• TASK TO COMPLETE: Can you output the records' lines from the one containing "Карта сайта" to the one containing "18 Maart 2024", both included, as a JSON list of strings with one string per line, leaving out blank lines and the pictures?

• EXERCISE DATA:
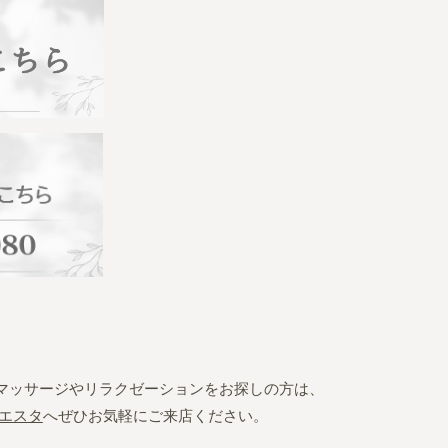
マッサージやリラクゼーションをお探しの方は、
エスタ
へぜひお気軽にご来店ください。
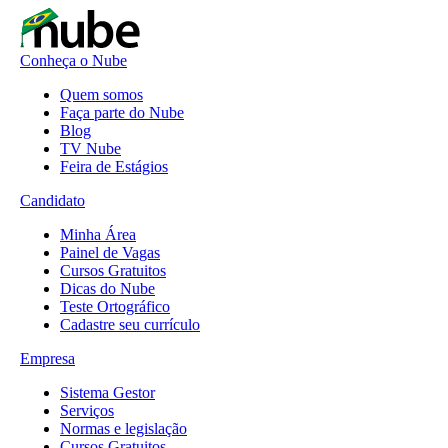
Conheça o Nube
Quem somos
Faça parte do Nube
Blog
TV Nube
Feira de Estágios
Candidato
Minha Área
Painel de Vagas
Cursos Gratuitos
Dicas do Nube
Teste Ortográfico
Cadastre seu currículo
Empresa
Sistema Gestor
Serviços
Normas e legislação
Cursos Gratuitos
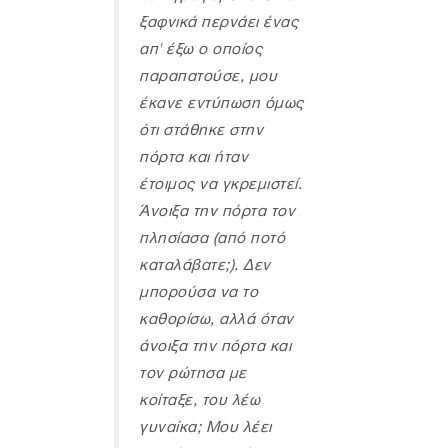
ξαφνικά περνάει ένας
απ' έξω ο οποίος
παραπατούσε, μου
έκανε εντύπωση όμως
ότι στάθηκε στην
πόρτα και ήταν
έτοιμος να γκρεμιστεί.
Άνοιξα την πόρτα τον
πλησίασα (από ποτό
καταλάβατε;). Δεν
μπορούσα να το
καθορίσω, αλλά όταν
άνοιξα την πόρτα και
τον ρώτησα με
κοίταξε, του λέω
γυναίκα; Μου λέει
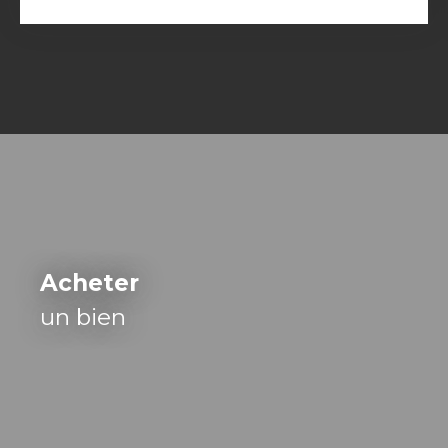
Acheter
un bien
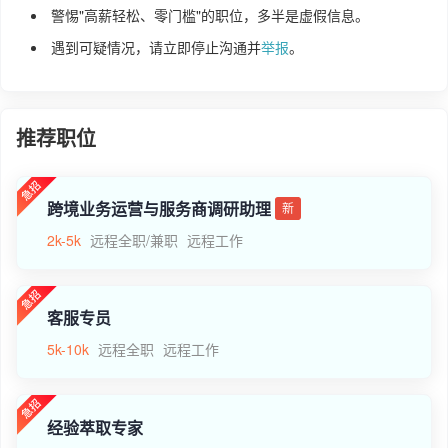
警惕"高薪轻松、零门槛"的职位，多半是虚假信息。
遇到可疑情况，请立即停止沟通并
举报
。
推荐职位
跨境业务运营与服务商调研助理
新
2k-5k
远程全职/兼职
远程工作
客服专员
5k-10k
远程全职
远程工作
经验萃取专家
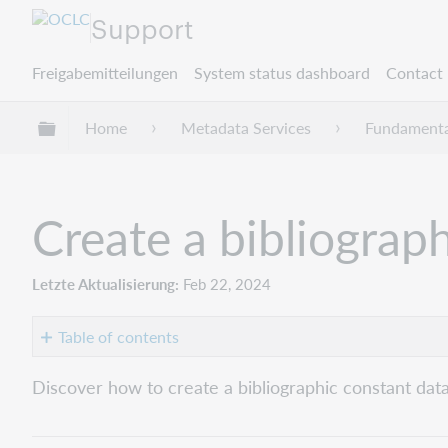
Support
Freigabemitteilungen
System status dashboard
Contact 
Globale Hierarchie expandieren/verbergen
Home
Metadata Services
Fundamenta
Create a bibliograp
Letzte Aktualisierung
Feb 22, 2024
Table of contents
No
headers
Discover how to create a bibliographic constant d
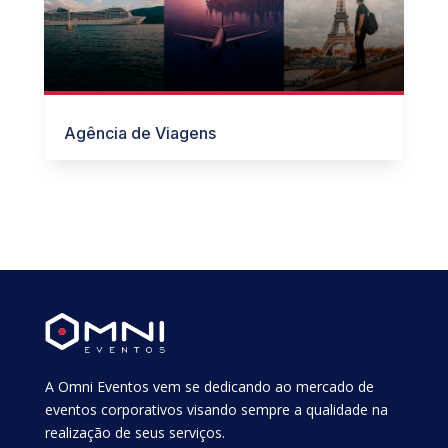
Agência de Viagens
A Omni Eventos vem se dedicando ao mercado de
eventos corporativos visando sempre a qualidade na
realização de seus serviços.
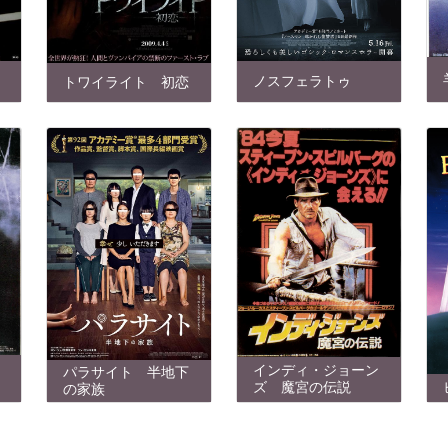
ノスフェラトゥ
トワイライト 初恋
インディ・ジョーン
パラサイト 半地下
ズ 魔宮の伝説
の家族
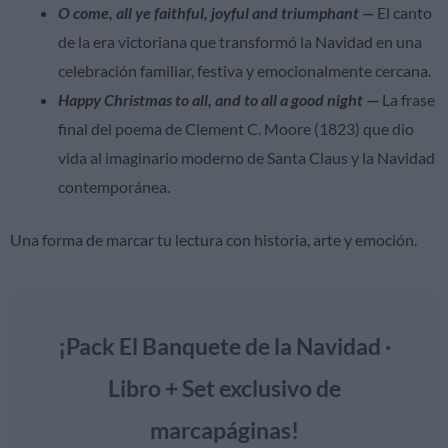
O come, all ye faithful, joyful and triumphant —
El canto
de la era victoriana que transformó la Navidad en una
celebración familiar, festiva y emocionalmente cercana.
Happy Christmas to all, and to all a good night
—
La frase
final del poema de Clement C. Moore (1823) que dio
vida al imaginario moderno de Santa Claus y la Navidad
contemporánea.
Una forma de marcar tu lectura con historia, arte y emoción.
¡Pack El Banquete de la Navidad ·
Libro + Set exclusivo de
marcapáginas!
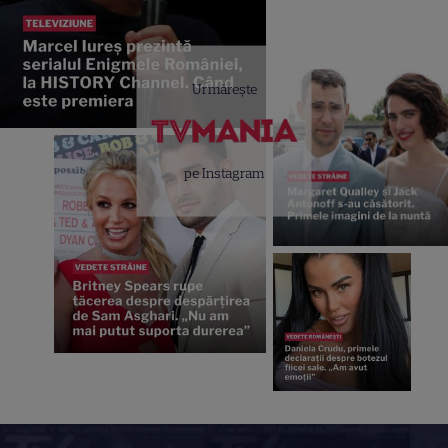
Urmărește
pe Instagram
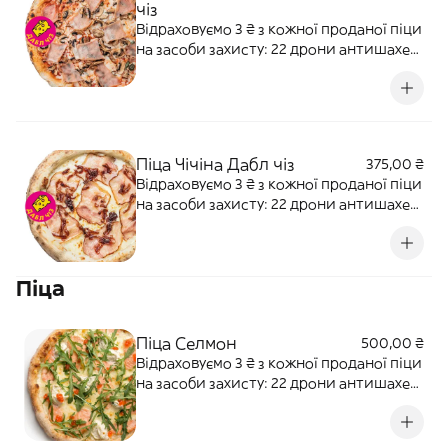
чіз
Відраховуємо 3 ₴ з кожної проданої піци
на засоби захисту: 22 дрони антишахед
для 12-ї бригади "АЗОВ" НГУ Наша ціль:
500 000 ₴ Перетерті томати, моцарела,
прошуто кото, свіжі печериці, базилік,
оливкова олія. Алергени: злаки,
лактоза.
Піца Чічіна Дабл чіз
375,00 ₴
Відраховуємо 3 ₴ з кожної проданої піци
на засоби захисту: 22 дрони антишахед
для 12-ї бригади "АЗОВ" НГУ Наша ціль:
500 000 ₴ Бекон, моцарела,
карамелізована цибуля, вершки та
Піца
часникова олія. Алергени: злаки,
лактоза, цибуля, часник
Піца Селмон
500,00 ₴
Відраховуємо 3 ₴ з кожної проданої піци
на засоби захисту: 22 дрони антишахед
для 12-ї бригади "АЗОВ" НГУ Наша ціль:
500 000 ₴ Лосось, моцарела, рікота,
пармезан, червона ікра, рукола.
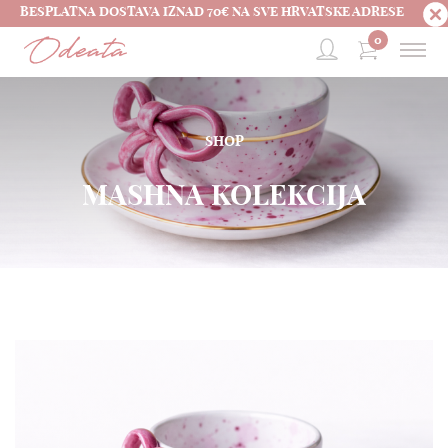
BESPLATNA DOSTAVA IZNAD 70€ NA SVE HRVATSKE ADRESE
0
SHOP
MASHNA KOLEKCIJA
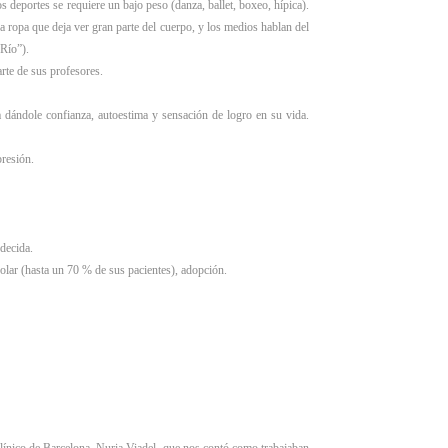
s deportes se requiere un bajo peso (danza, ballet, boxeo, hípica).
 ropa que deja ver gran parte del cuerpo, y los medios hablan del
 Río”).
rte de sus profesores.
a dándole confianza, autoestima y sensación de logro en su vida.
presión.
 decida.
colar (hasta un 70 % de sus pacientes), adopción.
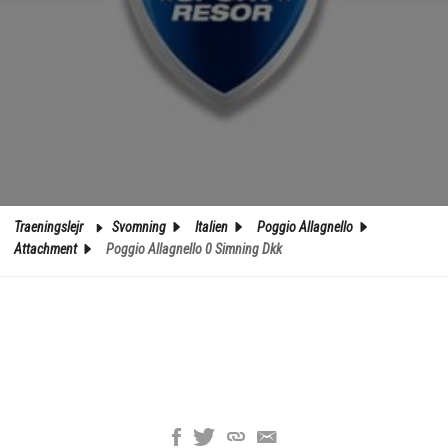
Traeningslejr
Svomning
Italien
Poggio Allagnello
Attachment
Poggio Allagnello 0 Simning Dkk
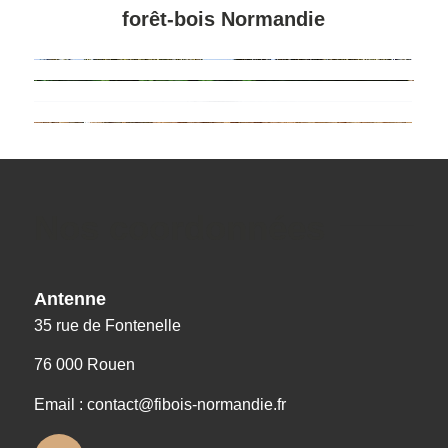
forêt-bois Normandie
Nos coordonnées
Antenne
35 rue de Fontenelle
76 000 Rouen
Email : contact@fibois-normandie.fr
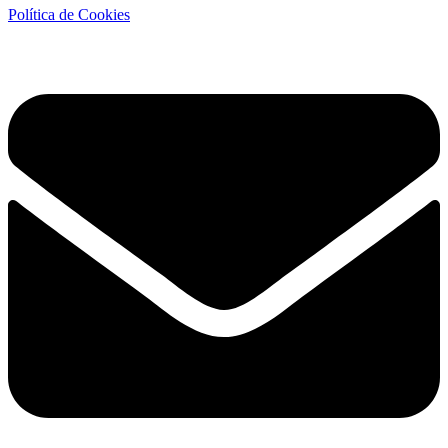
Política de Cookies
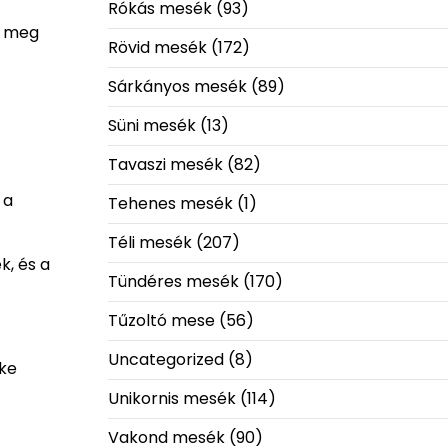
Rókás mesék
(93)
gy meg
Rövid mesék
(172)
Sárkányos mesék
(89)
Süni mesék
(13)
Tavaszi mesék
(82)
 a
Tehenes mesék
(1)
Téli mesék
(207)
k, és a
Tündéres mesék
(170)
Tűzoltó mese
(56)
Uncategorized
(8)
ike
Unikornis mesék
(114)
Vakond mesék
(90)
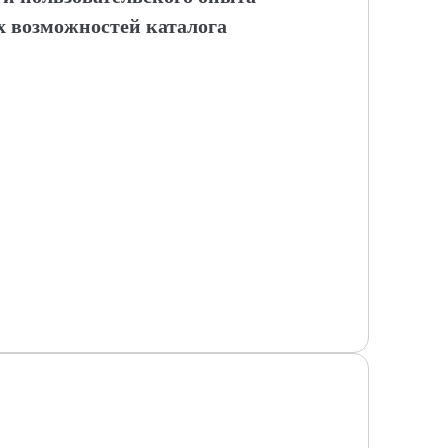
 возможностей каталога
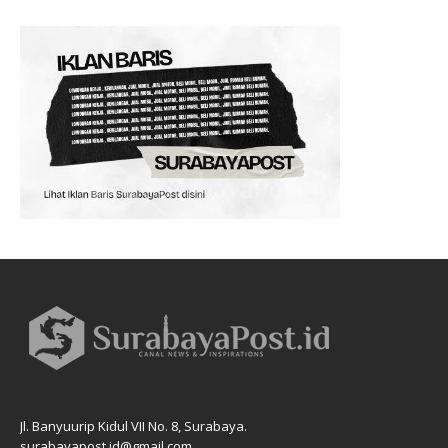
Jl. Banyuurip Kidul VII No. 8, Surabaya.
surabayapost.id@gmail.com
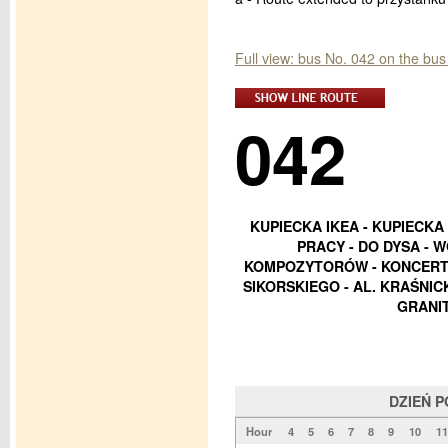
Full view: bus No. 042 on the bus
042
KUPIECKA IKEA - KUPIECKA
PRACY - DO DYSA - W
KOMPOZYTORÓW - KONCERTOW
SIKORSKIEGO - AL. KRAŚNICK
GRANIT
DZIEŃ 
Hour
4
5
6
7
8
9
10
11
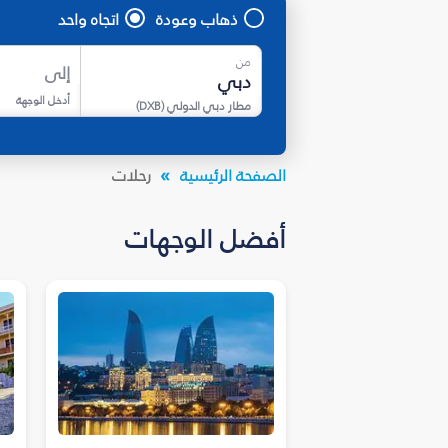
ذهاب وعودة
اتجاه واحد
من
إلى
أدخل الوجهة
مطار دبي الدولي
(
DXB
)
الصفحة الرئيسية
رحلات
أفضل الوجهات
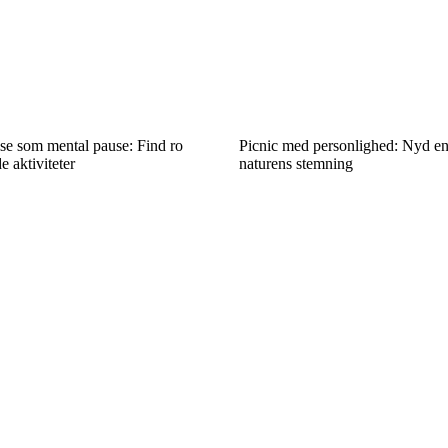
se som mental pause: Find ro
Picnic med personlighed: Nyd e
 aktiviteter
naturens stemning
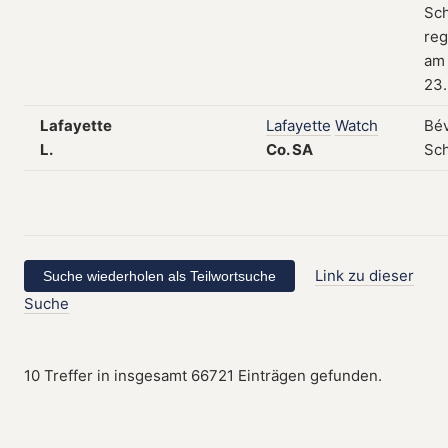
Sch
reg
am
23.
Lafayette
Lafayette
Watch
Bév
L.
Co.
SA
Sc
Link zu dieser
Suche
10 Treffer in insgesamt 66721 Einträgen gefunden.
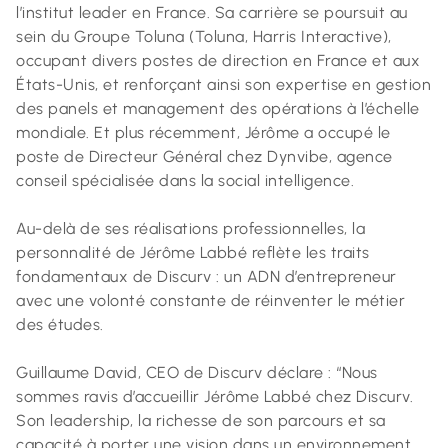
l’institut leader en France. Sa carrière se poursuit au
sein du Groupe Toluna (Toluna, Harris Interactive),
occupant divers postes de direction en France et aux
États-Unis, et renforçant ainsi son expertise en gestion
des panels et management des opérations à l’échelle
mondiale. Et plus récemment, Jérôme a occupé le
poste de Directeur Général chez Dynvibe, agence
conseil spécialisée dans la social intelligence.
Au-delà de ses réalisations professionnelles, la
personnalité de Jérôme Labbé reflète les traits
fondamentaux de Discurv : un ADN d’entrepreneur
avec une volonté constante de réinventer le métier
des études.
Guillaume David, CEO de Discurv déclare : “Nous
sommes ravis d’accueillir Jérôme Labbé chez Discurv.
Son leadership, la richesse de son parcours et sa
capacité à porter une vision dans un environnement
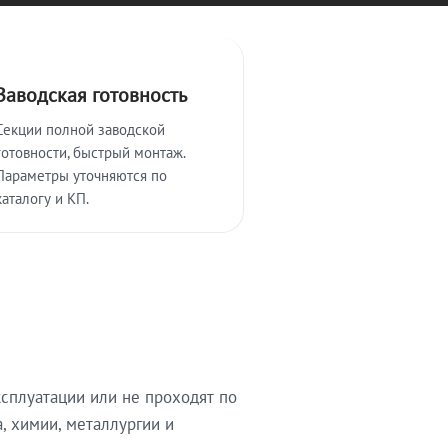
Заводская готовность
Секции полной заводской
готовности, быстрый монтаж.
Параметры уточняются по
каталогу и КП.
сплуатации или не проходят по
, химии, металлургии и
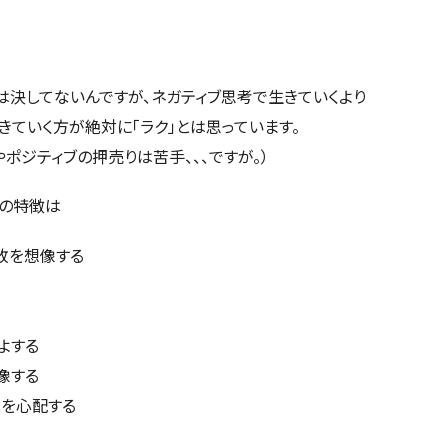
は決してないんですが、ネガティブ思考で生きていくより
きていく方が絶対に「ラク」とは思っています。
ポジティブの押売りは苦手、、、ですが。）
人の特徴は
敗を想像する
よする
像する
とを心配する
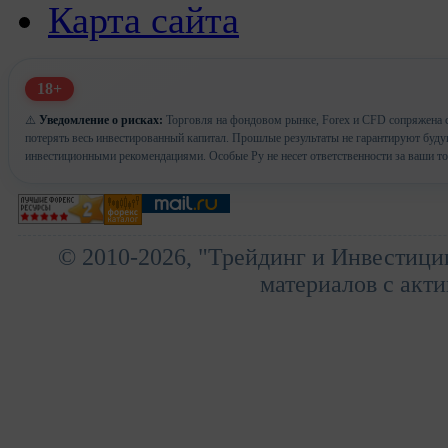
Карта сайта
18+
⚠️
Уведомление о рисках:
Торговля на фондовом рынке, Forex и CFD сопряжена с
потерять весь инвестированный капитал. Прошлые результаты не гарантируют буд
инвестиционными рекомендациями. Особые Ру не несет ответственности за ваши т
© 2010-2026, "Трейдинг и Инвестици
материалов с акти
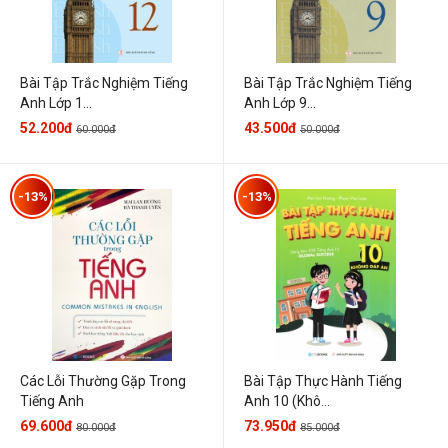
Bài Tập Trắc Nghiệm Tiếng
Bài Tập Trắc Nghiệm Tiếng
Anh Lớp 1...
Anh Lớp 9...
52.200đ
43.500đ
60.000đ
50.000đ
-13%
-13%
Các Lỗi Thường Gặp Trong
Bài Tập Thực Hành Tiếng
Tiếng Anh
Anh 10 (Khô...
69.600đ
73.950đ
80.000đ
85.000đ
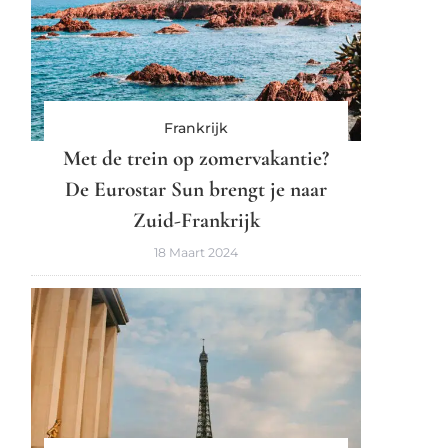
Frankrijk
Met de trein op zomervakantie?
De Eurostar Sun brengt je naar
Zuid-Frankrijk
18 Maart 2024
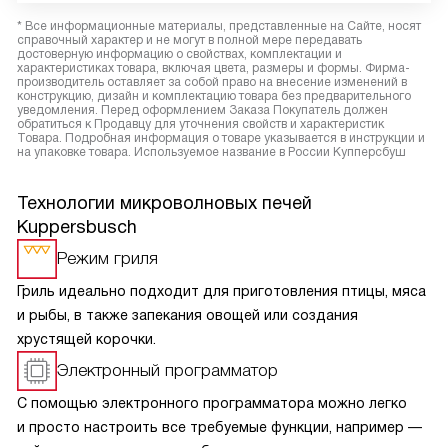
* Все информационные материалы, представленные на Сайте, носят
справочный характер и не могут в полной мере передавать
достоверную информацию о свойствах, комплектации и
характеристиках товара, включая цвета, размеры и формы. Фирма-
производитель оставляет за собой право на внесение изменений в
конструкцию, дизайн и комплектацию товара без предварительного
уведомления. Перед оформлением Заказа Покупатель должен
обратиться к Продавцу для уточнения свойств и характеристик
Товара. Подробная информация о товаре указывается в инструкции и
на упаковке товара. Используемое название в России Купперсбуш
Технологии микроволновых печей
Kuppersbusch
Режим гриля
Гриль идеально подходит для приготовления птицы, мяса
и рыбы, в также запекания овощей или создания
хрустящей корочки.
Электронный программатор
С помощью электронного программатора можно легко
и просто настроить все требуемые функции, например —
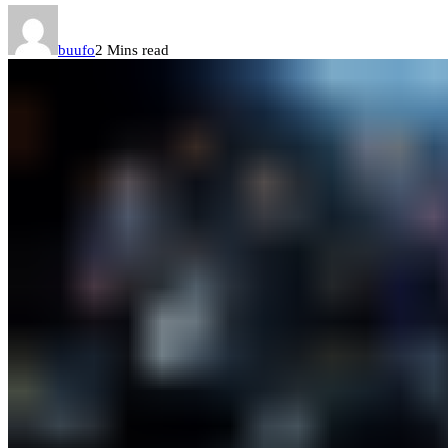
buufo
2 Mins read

• OUTPUT BELOW:
[
  "Карта сайта",
  "18+",
  "⚠️",
  "Уведомление о рисках:",
  "Торговля на фондовом рынке, Forex и CFD сопряжена с",
  "потерять весь инвестированный капитал. Прошлые результаты не гарантируют буд",
  "инвестиционными рекомендациями. Особые Ру не несет ответственности за ваши т",
  "© 2010-2026, \"Трейдинг и Инвестици",
  "материалов с акти",
  "Bài Tập Trắc Nghiệm Tiếng",
  "Bài Tập Trắc Nghiệm Tiếng",
  "Anh Lớp 1...",
  "Anh Lớp 9...",
  "52.200đ",
  "43.500đ",
  "60.000đ",
  "50.000đ",
  "-13%",
  "-13%",
  "Các Lỗi Thường Gặp Trong",
  "Bài Tập Thực Hành Tiếng",
  "Tiếng Anh",
  "Anh 10 (Khô...",
  "69.600đ",
  "73.950đ",
  "80.000đ",
  "85.000đ",
  "Frankrijk",
  "Met de trein op zomervakantie?",
  "De Eurostar Sun brengt je naar",
  "Zuid-Frankrijk",
  "18 Maart 2024"
]